RECORDS SUPPLIED:
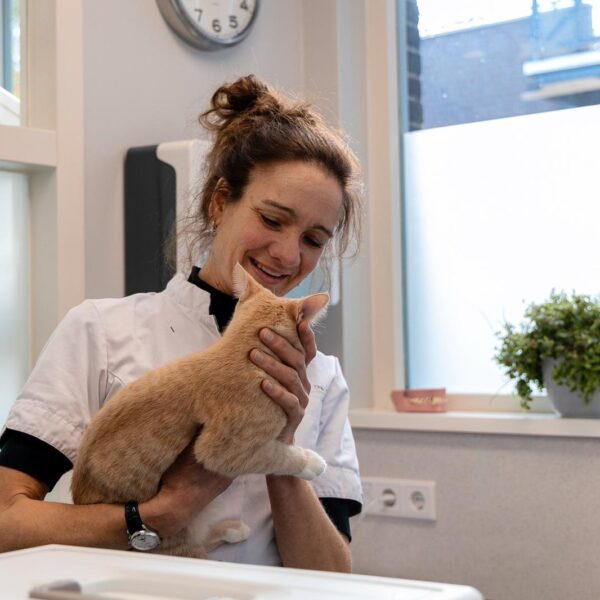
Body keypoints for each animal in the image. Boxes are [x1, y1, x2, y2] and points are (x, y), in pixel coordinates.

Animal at [71, 263, 329, 558]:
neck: (238, 352)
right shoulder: (220, 450)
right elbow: (277, 455)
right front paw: (310, 462)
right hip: (176, 537)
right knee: (197, 548)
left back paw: (233, 530)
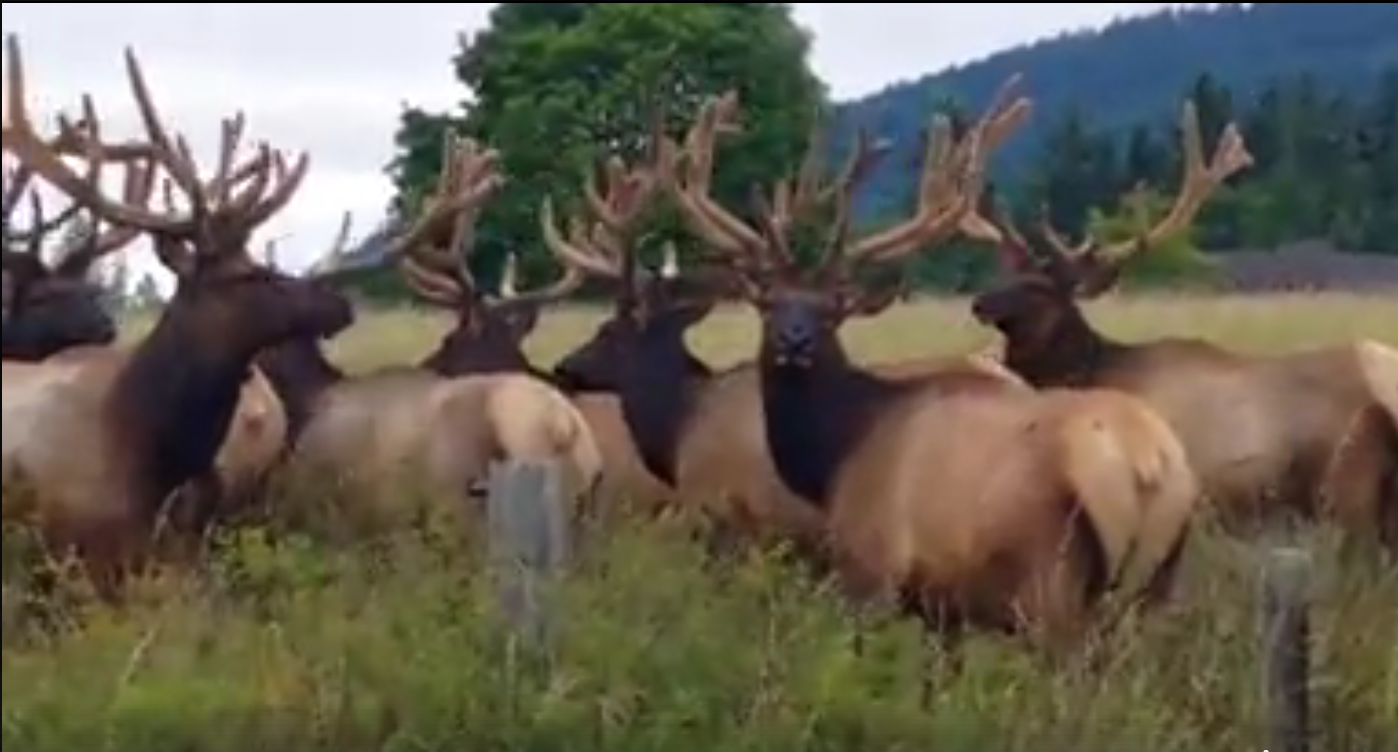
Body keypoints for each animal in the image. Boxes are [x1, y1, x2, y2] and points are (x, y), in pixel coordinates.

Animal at [659, 81, 1202, 649]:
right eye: (767, 303)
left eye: (833, 311)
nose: (794, 340)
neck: (837, 455)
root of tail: (1150, 466)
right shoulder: (945, 608)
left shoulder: (871, 566)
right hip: (1157, 580)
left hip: (1053, 588)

YOUR TASK:
Leaving the pictures out, output the material exactly as it appears.

SOLUTION:
Body keypoints for each animal in the image. Boxes are [x1, y1, x2, y2] and points are (x, y), in pixel coordinates.

Animal at [71, 263, 329, 558]:
neck: (238, 352)
right shoulder: (220, 450)
right elbow: (277, 455)
right front paw: (310, 462)
right hip: (176, 537)
right knee: (197, 548)
left back paw: (233, 530)
Body keypoints for each animal in the image. Boxes are [x1, y1, x2, y2] and points are (x, y), in pixel coordinates.

Animal at [659, 81, 1202, 649]:
right eye: (767, 303)
left eye: (833, 311)
nose: (794, 340)
neck: (837, 455)
root of tail: (1150, 466)
right shoulder: (945, 608)
left shoulder: (871, 566)
right hip: (1157, 580)
left hip: (1053, 588)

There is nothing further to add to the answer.